▸ **TASK TO COMPLETE**: The data is to be repeated exactly, with the images removed.
BEGIN DATA EXTRACT
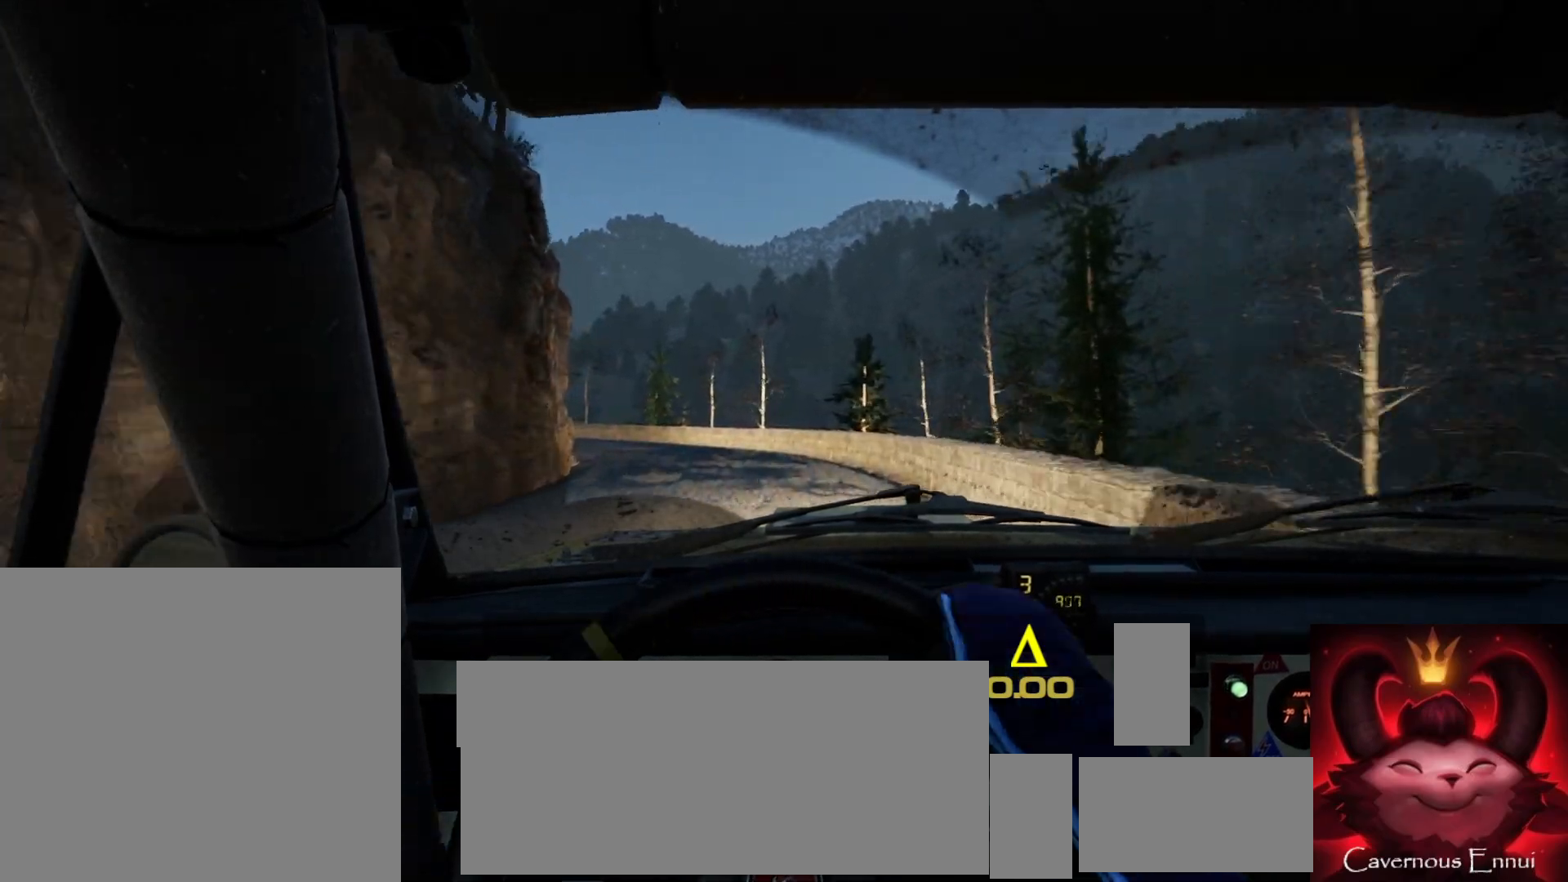
{"buttons": [], "left_stick": "left", "right_stick": "center", "events": [[67, "left_stick", "center"], [400, "left_stick", "left"], [433, "right_stick", "center"]]}
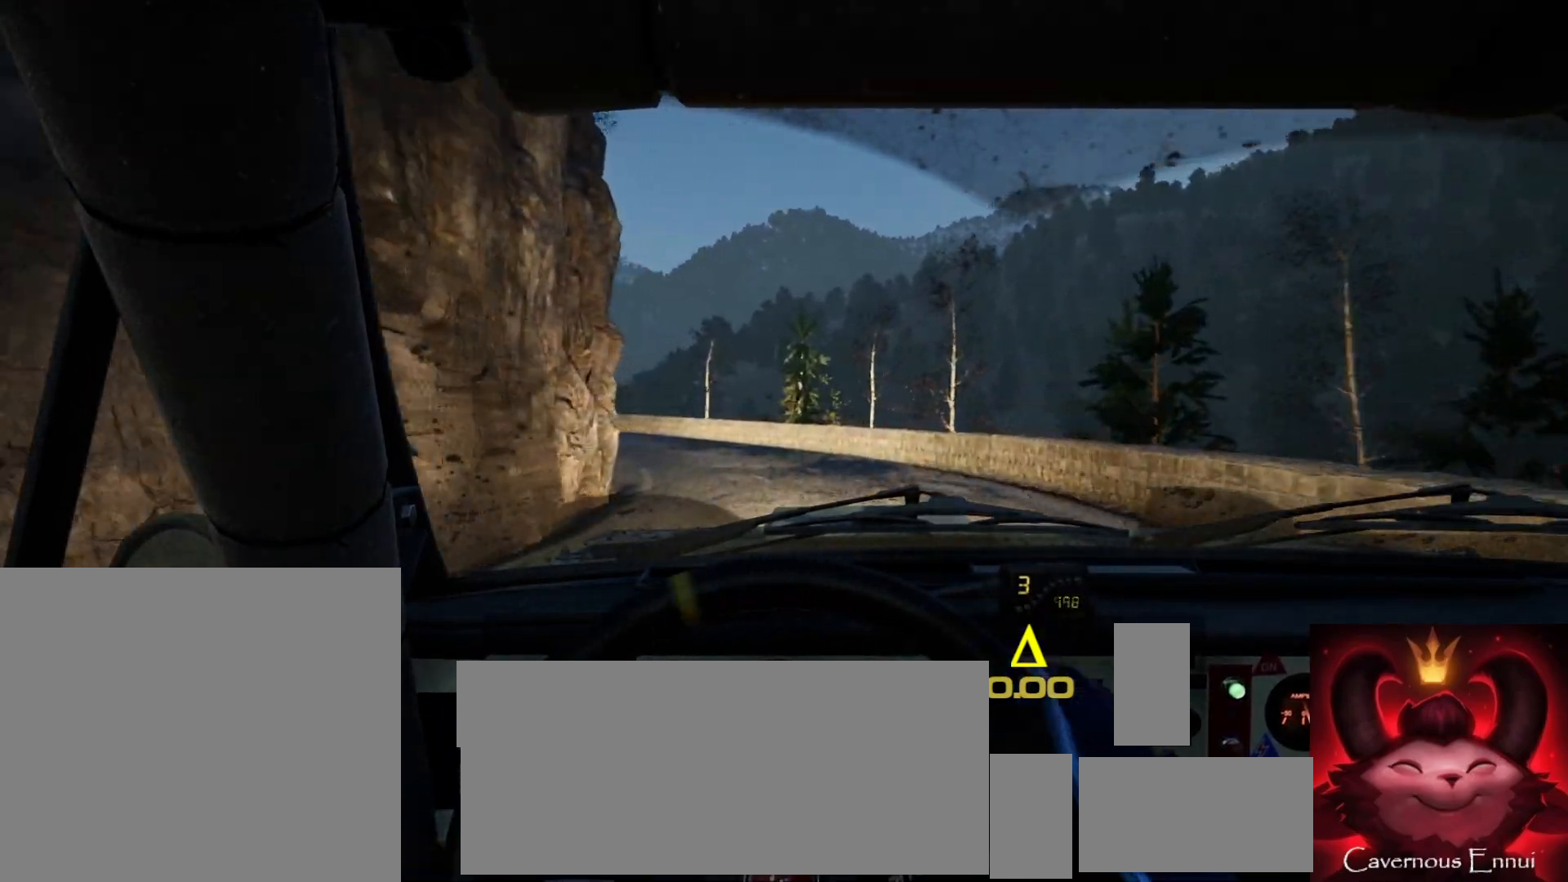
{"buttons": [], "left_stick": "left", "right_stick": "center", "events": [[100, "left_stick", "center"], [200, "left_stick", "left"], [383, "left_stick", "center"], [483, "left_stick", "left"]]}
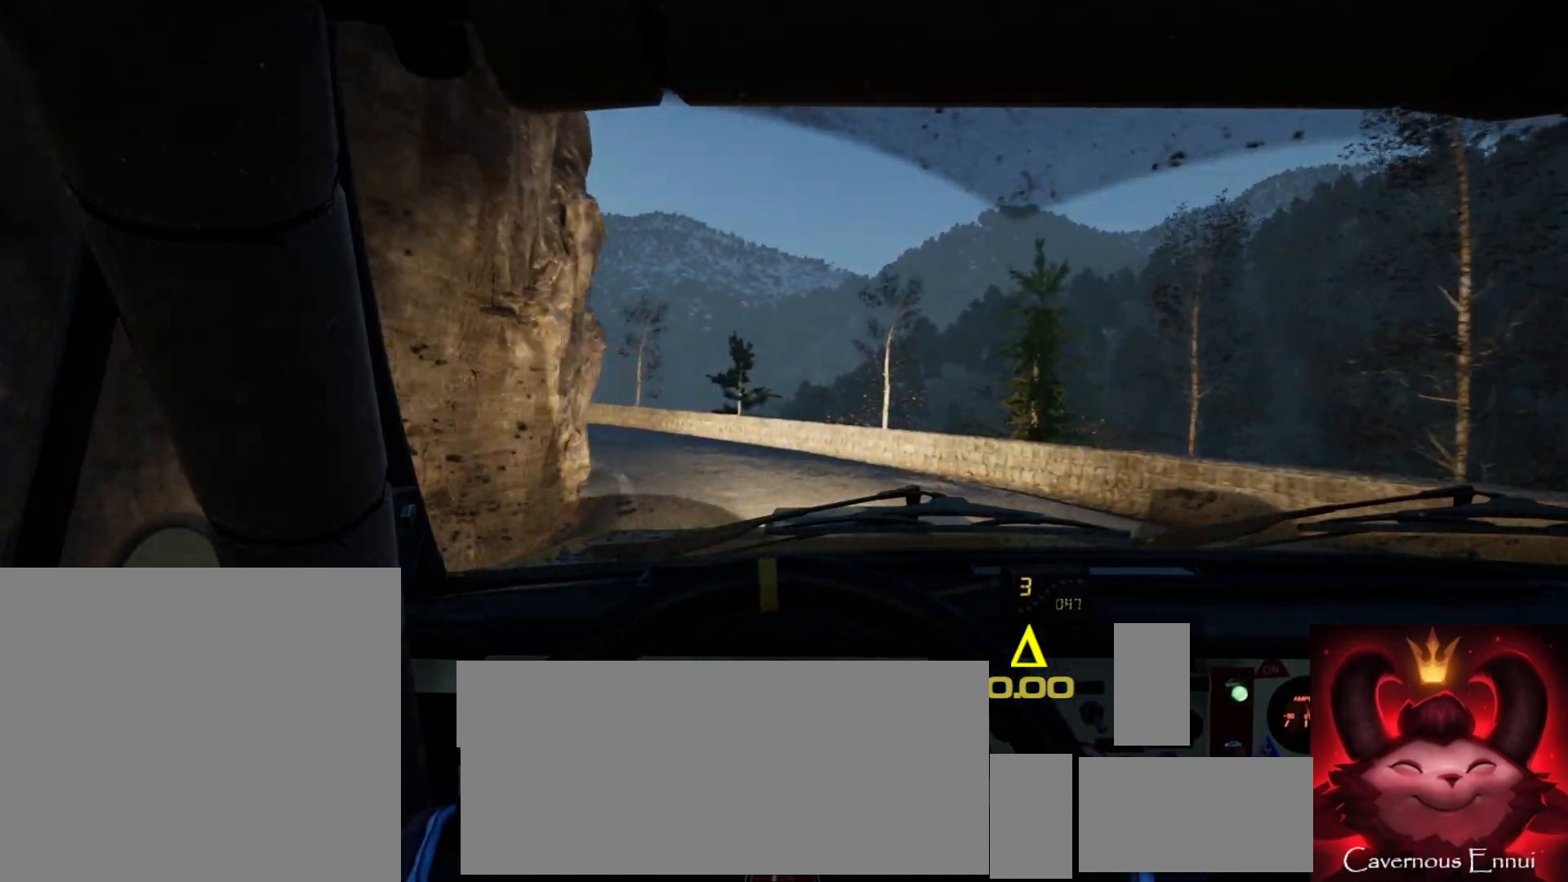
{"buttons": [], "left_stick": "left", "right_stick": "center", "events": [[283, "left_stick", "center"], [317, "right_stick", "up"], [383, "left_stick", "left"], [483, "right_stick", "center"]]}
END DATA EXTRACT
▸ **EXERCISE RESPONSE**:
{"buttons": [], "left_stick": "left", "right_stick": "center", "events": [[67, "left_stick", "center"], [400, "left_stick", "left"], [433, "right_stick", "center"]]}
{"buttons": [], "left_stick": "left", "right_stick": "center", "events": [[100, "left_stick", "center"], [200, "left_stick", "left"], [383, "left_stick", "center"], [483, "left_stick", "left"]]}
{"buttons": [], "left_stick": "left", "right_stick": "center", "events": [[283, "left_stick", "center"], [317, "right_stick", "up"], [383, "left_stick", "left"], [483, "right_stick", "center"]]}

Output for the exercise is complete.